Understanding minbatching dataloader for link prediction

neo · June 15, 2022, 10:48pm

The minbatch link prediction tutorial creates train dataloader as

sampler = dgl.dataloading.MultiLayerFullNeighborSampler(2)
sampler = dgl.dataloading.as_edge_prediction_sampler(
    sampler, negative_sampler=dgl.dataloading.negative_sampler.Uniform(5))
dataloader = dgl.dataloading.DataLoader(
    g, train_seeds, sampler,
    batch_size=args.batch_size,
    shuffle=True,
    drop_last=False,
    pin_memory=True,
    num_workers=args.num_workers)

The actual transductive link prediction requires test/val edges not present during neither supervision nor message passing in the training stage, but from what I understand the message passing blocks generated from the above dataloader does contain test/val edges of g?

mufeili · June 16, 2022, 4:05am

I believe this PR is related to your issue: [Feature] Add an optional argument to always exclude given edge IDs in as_edge_prediction_sampler by BarclayII · Pull Request #4114 · dmlc/dgl · GitHub

neo · June 16, 2022, 6:49am

Thank you.

What does the exclude = self indicate in edge_prediciton_sampler?
it says excluding the edges in the current minibatch. in docs, and these edges are then passed to the sampler to exclude during neighbourhood sampling, but why would we want to exclude the minibatch edges which we are training upon, as I guess these minbatch edges are coming from train_seeds above?

From this answer, I see that exclude is used to exclude those edges that will not be included in supervision, but only for message passing, but then what all other edges are coming up in the message passing set from the dataloader?

mufeili · June 17, 2022, 1:47am

What does the exclude = self indicate in edge_prediciton_sampler?
it says excluding the edges in the current minibatch. in docs, and these edges are then passed to the sampler to exclude during neighbourhood sampling, but why would we want to exclude the minibatch edges which we are training upon, as I guess these minbatch edges are coming from train_seeds above?

I think the motivation is that for the edges you want to predict in link prediction, they should not be visible in model computation.

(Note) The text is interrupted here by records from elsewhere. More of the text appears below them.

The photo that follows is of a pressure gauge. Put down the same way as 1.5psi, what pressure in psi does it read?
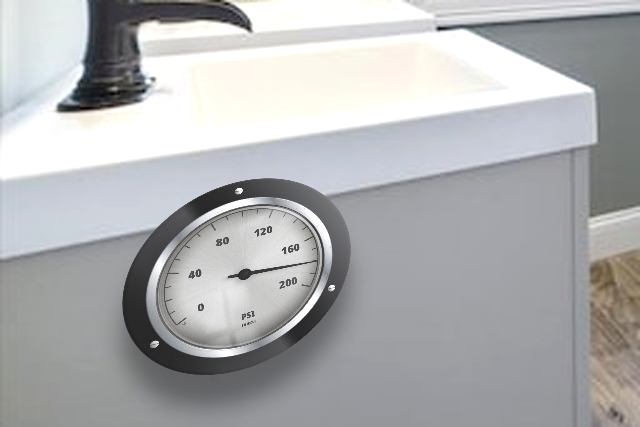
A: 180psi
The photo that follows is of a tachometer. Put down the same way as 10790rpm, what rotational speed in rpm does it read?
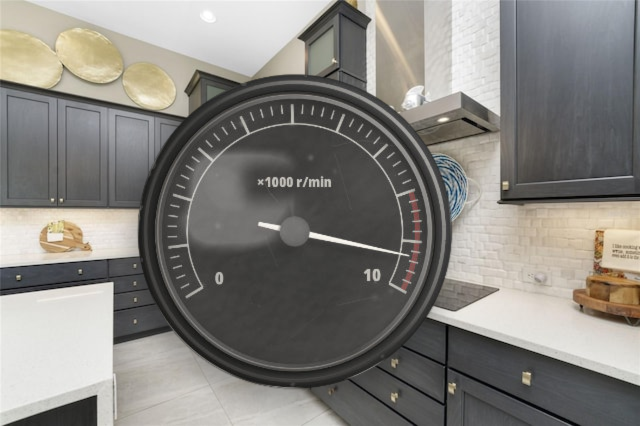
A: 9300rpm
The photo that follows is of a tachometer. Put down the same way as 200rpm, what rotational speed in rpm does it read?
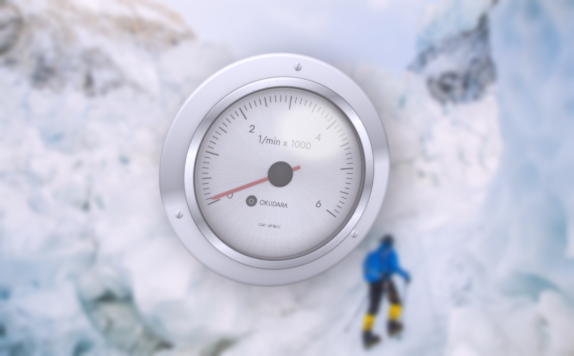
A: 100rpm
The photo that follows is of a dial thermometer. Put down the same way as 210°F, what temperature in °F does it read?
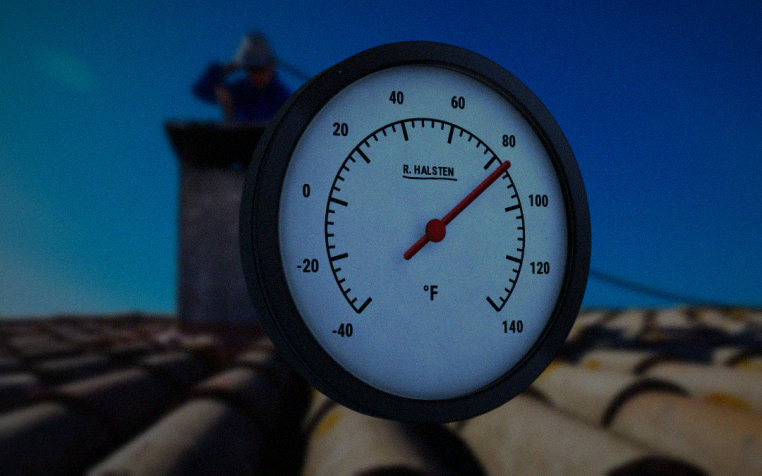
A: 84°F
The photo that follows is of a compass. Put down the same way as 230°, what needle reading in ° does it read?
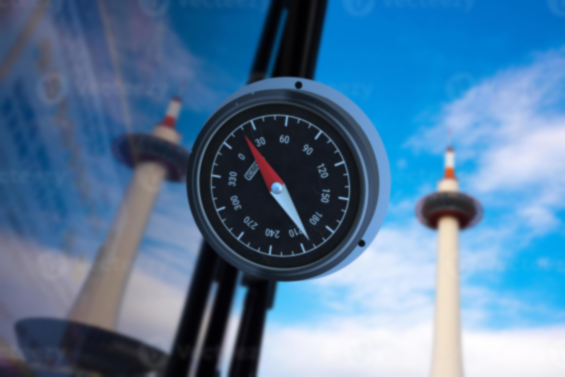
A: 20°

Otherwise, this is a kind of label leakage.

From this answer, I see that exclude is used to exclude those edges that will not be included in supervision, but only for message passing, but then what all other edges are coming up in the message passing set from the dataloader?

I do not understand the question.

neo · June 17, 2022, 7:05am

Yeah, so for exclude=self

it excludes all those edges which are sampled from train_seeds for making training graphs during each batch, which will be good for avoiding label leakage as you said.
and then finally use these excluded edges only for loss calculation during each batch processing.

so, the possible message passing edges for that batch were all other edges of the graph for the above dataloader code?
i.e., message passing edges = set(edges of edge-induced subgraph for that batch’s nodes, which are obtained from sampled train_seeds eids) - (supervision edges sampled above for that minbatch from train_seeds eids)

so, all these message passing edges are then present in MFGs of that batch.

while pos_g and neg_g’s generated from the dataloader batch are edge-induced subgraph’s with pos&neg supervision edges only, which is also the edges that is excluded in 1 above.
Is my thinking ok?

mufeili · June 18, 2022, 10:29am

Are negative edges also excluded? @BarclayII

BarclayII · June 20, 2022, 3:42am

They are not excluded by default.

neo · June 24, 2022, 8:47pm

Thank you for the response.

system · July 24, 2022, 8:48pm

This topic was automatically closed 30 days after the last reply. New replies are no longer allowed.